Kapitan reprezentacji Polski po Euro U-21: Przepraszamy, zawaliliśmy!

2017-06-24 4:00

Zero celnych strzałów na bramkę, brak pomysłów na grę. Reprezentacja Polski U-21 w kompromitującym stylu przegrała z Anglią w Kielcach (0:3) i pożegnała się z mistrzostwami Europy. - Przepraszamy wszystkich kibiców - kaja się kapitan Tomasz Kędziora (23 l.).

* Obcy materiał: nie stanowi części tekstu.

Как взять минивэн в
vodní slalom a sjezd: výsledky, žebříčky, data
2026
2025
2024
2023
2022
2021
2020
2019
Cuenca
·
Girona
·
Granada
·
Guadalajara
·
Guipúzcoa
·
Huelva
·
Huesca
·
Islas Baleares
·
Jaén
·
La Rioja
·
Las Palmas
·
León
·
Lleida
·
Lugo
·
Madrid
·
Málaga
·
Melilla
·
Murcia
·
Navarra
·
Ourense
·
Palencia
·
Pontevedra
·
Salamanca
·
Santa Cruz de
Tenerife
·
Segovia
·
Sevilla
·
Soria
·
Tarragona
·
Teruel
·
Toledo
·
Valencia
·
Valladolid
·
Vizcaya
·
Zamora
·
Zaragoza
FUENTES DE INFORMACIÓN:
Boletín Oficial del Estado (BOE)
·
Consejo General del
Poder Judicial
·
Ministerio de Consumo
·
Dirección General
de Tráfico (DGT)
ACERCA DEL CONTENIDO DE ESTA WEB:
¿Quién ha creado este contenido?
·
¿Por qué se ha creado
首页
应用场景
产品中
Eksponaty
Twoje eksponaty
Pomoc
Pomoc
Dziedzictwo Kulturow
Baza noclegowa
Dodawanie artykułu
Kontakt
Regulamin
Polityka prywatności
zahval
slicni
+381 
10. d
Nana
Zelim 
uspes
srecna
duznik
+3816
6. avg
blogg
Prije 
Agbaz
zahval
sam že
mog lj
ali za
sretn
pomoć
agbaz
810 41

A miało być tak pięknie... Przed mistrzostwami kadrowicze otwarcie mówili, że celem jest złoto. Rzeczywistość brutalnie to zweryfikowała - zajęli ostatnie miejsce w grupie A. Polacy w każdym meczu byli słabsi od rywali. Jedyny punkt zdobyli tylko dzięki powiewowi ambicji przeciwko Szwecji (2:2). Spotkanie z Anglią (0:3) to już tylko czarna rozpacz.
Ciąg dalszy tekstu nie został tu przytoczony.